**PARTS OF THE EXERCISE**
• A. Answer these from the essay on modern life's disconnect from how things are made, one answer per line with matching marks:
(i) What cut of steak does the essay mention?
(ii) Who made the shoes in the imagined remark about local craftsmen?
(iii) What two things does the essay say one looks up and sees?
• B. From the essay on modern life's disconnect from how things are made, give back everything from "Increasingly in the" down to "thousands of times.", word for word.
• C. Carry the essay on modern life's disconnect from how things are made further, picking up right after its final sentence.

**ARTICLE**
■ ■ ■

Increasingly in the post modern world people find themselves at a disconnect with the all that surrounds them, we understand less and less of what we encounter on a daily basis, whether by choice or by the incapability to comprehend a world as complex as the one in which we live. We bite into a New York Strip Steak with little real appreciation of how it came to be, most of us never having slaughtered a chicken much less a cow. Everyday we use machines we couldn’t invent from scratch if given three lifetimes in which to do so. We’re surrounded by complex inventions, such as the computer and automobile, themselves made up of hundreds of smaller inventions each of which have been innovated and improved upon hundreds and thousands of times.
Gone are the days when, at the very least, humans had a relatively clear understanding of how manmade things were produced. We are, with increasing rapidity, becoming figments of a complex collective imagination. Everything that surrounds us from the chair your sitting on to the watch on your wrist first had it’s form in the imagination of someone else, it started as an idea, and all of these figments of our collective imagination have become our reality, not something we take to be synthetic or a creation, we no longer think “oh Bob the blacksmith down the lane made this, my shoes were made by Jethro the cobbler, or the wheels on that wagon were made by Tim down in his wagon shop, I saw him cutting down saplings to make them, ” but just “oh a pen, comb, street, sidewalk, stove, oven or TV”. We put on shoes not because we remember when we had to go barefoot and how painful it was but because that is the “natural” thing for us to do. For the first time in history the line between the naturally occurring and the created is becoming blurred, not blurred in the sense that we can’t tell the difference if it becomes necessitous to do so, but blurred because the distinction is not readily made or observed as it was in the past. One looks up and sees a plane, one looks up and sees a bird, both are just part the world that is.

■ ■ ■

**DATASET EXTRACT**
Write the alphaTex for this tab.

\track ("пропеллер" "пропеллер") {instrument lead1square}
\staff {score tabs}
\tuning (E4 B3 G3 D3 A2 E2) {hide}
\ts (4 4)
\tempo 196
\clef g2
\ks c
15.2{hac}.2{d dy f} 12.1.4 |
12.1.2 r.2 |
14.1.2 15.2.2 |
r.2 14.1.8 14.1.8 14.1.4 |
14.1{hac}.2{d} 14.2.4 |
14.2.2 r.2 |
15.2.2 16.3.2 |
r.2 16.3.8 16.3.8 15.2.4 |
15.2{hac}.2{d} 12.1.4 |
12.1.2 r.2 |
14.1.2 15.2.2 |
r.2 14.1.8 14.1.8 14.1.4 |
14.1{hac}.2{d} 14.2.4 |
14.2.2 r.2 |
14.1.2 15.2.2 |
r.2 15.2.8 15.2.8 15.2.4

■ ■ ■

**ANSWERS BELOW**
• A.
(i) A New York Strip Steak.
(ii) Jethro the cobbler.
(iii) A plane and a bird.

• B.
Increasingly in the post modern world people find themselves at a disconnect with the all that surrounds them, we understand less and less of what we encounter on a daily basis, whether by choice or by the incapability to comprehend a world as complex as the one in which we live. We bite into a New York Strip Steak with little real appreciation of how it came to be, most of us never having slaughtered a chicken much less a cow. Everyday we use machines we couldn’t invent from scratch if given three lifetimes in which to do so. We’re surrounded by complex inventions, such as the computer and automobile, themselves made up of hundreds of smaller inventions each of which have been innovated and improved upon hundreds and thousands of times.

• C.
Our food items come from containers and boxes we buy in supermarkets, lit by hundreds of fluorescent lights, disconnected from the field, tree, or animal from whence they came. What is stranger buying a salmon fillet lying on a slab of Styrofoam, wrapped in plastic from the grocery store or catching it yourself, cutting the head off, cutting out its organs and eating it? I would say the majority of people would pick the later to be the more foreign of the two. It can be observed in the attitude of some meat eaters to hunting. Numerous times I’ve heard people complain about hunting, that it’s barbaric, people shouldn’t kill for pleasure or some other reason why hunters and hunting are in the wrong, this from the same person that a few days prior enjoyed a nice thick steak from the Outback while wearing patented leather dress shoes, their hair thick with product that was tested on chimps. It’s funny and ironic, like the time a carnie at the fair reprimanded my friend for dropping the f bomb by telling him “he didn’t want to hear that shit, there are goddamn families about” but if we look further it shows the disconnect people have with reality, they don’t really think of eating an animal as killing it because they didn’t do the physical act of killing, they consider themselves separate from the hunter when in fact they’re more similar than they realize or care to admit.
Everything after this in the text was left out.